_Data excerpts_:
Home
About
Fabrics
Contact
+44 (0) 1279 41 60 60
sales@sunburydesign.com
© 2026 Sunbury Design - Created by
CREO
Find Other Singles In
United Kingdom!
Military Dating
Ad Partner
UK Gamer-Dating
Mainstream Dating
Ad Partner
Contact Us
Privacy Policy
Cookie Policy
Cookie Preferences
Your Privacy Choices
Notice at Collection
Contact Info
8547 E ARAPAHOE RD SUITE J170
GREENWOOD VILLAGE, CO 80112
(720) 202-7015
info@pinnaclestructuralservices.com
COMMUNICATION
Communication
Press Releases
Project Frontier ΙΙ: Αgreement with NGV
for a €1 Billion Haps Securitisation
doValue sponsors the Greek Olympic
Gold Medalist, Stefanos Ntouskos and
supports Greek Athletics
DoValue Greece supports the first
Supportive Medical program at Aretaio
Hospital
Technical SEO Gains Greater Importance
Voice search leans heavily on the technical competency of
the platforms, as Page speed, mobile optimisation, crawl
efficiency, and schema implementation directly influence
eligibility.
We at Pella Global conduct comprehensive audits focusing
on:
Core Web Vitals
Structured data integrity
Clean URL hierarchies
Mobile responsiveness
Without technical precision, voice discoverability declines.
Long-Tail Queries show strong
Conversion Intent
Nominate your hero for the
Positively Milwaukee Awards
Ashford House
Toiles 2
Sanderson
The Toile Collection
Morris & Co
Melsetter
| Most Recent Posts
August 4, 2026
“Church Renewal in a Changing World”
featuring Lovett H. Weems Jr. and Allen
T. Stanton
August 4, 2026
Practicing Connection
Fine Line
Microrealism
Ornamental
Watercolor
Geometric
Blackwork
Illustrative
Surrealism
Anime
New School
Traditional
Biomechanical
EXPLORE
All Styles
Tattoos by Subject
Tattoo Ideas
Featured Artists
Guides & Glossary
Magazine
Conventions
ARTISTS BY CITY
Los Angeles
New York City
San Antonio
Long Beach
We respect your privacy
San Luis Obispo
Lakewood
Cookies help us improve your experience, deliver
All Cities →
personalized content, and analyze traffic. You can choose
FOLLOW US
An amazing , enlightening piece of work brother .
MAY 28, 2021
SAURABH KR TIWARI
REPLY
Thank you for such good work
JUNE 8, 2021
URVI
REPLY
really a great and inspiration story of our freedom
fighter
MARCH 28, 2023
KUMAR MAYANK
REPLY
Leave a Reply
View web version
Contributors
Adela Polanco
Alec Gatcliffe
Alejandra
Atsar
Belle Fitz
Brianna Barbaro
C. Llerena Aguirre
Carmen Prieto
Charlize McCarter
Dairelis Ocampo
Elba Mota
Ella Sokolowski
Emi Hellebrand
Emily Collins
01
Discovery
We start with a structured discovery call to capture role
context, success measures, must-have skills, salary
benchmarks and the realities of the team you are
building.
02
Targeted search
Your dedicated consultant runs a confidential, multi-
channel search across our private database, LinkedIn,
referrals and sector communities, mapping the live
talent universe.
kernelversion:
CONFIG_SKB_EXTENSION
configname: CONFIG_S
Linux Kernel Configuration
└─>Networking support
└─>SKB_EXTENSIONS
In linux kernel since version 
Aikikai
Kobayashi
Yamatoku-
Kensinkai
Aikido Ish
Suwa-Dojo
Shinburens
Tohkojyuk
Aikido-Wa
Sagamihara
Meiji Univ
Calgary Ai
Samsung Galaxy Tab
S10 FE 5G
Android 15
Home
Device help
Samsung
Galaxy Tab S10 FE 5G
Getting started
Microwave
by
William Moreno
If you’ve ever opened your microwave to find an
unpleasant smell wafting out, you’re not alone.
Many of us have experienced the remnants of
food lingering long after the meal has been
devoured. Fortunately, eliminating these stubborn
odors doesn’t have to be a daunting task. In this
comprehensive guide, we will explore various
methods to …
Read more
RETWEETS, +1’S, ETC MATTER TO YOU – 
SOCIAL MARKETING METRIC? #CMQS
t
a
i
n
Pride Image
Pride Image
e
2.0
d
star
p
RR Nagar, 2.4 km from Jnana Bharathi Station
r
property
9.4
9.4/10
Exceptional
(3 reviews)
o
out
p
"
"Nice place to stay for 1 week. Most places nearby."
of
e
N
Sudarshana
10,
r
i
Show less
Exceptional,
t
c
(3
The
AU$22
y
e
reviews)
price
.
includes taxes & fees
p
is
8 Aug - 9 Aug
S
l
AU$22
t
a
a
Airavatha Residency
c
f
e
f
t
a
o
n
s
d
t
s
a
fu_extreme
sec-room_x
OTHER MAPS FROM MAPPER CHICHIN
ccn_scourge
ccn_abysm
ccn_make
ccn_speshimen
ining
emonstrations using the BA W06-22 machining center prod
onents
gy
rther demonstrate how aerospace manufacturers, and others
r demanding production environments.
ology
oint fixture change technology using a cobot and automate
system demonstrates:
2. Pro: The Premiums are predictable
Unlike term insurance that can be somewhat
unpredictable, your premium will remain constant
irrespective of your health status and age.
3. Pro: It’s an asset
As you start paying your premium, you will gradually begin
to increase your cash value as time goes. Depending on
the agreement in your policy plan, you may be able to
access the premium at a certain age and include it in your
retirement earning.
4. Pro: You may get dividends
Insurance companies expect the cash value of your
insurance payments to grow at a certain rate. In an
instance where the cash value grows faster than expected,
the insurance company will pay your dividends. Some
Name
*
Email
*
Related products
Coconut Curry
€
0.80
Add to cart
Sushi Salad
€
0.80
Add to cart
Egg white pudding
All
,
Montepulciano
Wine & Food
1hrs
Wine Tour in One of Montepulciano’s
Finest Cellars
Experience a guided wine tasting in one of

_The task_: Tell me how many lines in the data include "Most", giving only the number.

_Solved exercise_: 2